- GIVEN PROBLEM A: Reproduce the portion of the remarks on Python and macros between "In addition, contrary" and "macros to Python.", inclusive.
- GIVEN PROBLEM B: Summarize the remarks on Python and macros in two sentences.

- PASSAGE GIVEN:
>> Start

Also, contrary to Graham, i think that denser code may not always be better for readability. Concepts at a higher level of abstraction are harder to think about than more concrete ones. Often you find a piece of English text that is hard to read, and you might think, 'Jeez, if they had taken a full page to explain this concretely instead of explaining it abstractly in a single paragraph, it would have actually allowed me to have read it more quickly, even though there would have been more text'. The same can be true with programming. Perhaps this is why the Zen of Python has "sparse is better than dense".

In addition, contrary to Graham, extending the language with control flow macros has a cost in terms of increasing the count of conceptual primitives, in a way that extending a program with subroutines does not.

In addition, in rebuttal to Graham, control flow macros need to be mastered in order to even understand the structure of a program, as opposed to subroutines, which need only be understood to understand its content. So, if you are purposefully browsing through a large codebase mostly written by others, you cannot effectively navigate unless you master each control flow macro that you come across in relevant code, so the fewer of these there are to learn, the better.

These are more motivations for Python's 'Only One Obvious Way To Do It', and most likely to van Rossum's resistance to adding anything like macros to Python.

(in my ideal language, you would have macros for when you needed them, but there were also countervailing forces to discourage you from using them unnecessarily; e.g. just as, in the design of the language, you strive for cognitive economy and not to introduce too many conceptual primitives, introducing a new conceptual primitive via macro is a somewhat expensive decision in terms of readability and should be somehow discouraged, but not forbidden. E.g. if a macro would be rather abstract, would only take one line to write, and would be used 5 times, and each time would save you one line of code, that's probably not enough to justify its readability costs; but if it would be used 100 times and save 10 lines of code each time, that might be enough).

---

to further get at what i mean when Python is somewhat 'hacky' and this seeming weakness is actually a good tradeoff, explore the word 'hack':

http://paulbuchheit.blogspot.com/2009/10/applied-philosophy-aka-hacking.html?m=1 (seeing past mistaken assumptions/ways of ordering the world that we impose as a simplifying filter or via 'magical thinking' but which are not precisely in accord with low-level reality; seeing that the true goal isn't what is it thought to be, and taking a shortcut e.g. Enders game)

>> End

- DATASET ENTRIES:
>> Start

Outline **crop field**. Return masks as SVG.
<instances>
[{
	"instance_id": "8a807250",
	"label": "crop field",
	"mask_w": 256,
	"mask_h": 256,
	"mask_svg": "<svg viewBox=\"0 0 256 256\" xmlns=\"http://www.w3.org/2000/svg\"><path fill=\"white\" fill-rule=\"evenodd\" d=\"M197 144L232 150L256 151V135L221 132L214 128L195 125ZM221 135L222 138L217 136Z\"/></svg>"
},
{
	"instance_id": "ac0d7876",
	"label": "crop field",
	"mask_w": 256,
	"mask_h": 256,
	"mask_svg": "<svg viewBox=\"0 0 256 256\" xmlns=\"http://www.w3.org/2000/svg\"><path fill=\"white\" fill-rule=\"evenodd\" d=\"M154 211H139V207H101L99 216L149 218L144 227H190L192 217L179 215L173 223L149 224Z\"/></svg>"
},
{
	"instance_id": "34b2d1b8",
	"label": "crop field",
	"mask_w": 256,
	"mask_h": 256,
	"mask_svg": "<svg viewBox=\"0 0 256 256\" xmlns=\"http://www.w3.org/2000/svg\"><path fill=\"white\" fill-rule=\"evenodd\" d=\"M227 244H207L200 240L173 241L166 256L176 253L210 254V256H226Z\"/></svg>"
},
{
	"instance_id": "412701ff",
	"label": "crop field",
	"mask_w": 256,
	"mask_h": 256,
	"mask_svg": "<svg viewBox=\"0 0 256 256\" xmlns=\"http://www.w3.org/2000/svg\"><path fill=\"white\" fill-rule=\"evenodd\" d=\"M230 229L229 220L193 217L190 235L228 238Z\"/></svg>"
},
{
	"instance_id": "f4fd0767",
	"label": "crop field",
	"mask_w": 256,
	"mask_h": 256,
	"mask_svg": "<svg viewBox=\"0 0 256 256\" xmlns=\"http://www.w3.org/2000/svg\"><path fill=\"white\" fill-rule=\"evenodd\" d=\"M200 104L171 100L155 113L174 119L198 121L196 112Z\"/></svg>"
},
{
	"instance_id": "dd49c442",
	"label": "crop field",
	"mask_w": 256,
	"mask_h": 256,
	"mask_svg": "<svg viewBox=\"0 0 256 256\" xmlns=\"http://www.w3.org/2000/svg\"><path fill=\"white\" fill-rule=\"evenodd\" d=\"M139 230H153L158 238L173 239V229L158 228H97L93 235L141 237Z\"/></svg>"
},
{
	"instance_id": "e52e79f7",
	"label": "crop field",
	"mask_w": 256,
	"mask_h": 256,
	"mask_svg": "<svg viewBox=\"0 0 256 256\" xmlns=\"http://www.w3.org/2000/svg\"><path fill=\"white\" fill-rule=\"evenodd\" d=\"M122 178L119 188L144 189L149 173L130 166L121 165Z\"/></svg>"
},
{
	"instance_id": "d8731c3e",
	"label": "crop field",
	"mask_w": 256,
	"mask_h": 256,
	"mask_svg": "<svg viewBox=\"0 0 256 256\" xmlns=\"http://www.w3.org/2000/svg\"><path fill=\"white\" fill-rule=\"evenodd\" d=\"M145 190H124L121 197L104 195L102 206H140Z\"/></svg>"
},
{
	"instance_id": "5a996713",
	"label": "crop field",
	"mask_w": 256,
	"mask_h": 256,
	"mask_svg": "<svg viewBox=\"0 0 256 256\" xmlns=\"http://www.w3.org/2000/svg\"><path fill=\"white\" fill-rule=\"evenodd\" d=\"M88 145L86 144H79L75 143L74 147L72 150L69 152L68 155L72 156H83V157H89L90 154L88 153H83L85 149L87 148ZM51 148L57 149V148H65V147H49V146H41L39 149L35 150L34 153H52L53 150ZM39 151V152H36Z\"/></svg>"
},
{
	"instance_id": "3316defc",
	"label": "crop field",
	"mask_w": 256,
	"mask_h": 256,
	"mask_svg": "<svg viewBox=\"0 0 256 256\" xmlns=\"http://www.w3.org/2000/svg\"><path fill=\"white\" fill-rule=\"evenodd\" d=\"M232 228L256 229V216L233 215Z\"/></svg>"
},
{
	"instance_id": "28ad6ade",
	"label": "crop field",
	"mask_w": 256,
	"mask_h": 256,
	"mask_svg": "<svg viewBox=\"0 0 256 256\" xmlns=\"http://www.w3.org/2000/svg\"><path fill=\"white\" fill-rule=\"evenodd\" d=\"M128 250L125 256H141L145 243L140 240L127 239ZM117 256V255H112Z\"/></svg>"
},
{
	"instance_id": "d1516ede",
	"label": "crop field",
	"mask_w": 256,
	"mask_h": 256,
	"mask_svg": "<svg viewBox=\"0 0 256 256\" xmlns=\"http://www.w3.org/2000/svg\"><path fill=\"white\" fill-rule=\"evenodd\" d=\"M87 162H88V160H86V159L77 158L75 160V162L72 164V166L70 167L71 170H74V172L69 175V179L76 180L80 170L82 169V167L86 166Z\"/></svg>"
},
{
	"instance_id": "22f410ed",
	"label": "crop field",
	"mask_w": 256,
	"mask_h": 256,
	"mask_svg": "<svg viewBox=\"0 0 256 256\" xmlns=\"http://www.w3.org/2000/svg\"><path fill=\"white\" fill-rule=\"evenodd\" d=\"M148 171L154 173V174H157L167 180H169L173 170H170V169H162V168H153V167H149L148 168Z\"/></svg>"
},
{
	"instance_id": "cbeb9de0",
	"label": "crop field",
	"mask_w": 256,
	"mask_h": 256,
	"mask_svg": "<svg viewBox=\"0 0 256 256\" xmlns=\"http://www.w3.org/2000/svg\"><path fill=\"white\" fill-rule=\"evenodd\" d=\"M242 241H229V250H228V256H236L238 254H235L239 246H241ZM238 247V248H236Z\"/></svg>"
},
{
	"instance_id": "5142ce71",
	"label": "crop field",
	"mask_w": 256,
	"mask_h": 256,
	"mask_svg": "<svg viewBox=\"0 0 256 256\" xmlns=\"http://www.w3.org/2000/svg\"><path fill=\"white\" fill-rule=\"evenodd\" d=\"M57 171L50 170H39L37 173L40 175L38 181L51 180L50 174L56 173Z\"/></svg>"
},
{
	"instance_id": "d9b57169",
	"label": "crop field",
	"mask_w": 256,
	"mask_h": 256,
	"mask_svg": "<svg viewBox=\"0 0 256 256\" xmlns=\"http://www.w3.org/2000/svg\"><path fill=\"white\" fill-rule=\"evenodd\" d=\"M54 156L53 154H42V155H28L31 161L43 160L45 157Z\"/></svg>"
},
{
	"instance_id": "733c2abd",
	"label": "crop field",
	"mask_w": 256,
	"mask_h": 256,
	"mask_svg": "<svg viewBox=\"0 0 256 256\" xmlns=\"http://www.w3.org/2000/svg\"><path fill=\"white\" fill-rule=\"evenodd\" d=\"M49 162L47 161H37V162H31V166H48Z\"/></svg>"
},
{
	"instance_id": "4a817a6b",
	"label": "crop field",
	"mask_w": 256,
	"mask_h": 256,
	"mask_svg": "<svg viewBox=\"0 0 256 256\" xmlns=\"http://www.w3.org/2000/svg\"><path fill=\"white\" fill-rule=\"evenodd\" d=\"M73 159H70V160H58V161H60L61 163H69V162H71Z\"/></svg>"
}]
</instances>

>> End

- FULL RESPONSE A:
In addition, contrary to Graham, extending the language with control flow macros has a cost in terms of increasing the count of conceptual primitives, in a way that extending a program with subroutines does not.

In addition, in rebuttal to Graham, control flow macros need to be mastered in order to even understand the structure of a program, as opposed to subroutines, which need only be understood to understand its content. So, if you are purposefully browsing through a large codebase mostly written by others, you cannot effectively navigate unless you master each control flow macro that you come across in relevant code, so the fewer of these there are to learn, the better.

These are more motivations for Python's 'Only One Obvious Way To Do It', and most likely to van Rossum's resistance to adding anything like macros to Python.

- FULL RESPONSE B: Contrary to Graham, the author argues that denser code is not always more readable, because abstract concepts are harder to think about than concrete ones, which may explain the Zen of Python's "sparse is better than dense." Control flow macros also add conceptual primitives that must be mastered even to understand a program's structure, and the author sees these as further motivations for Python's "Only One Obvious Way To Do It" and likely for van Rossum's resistance to adding macros.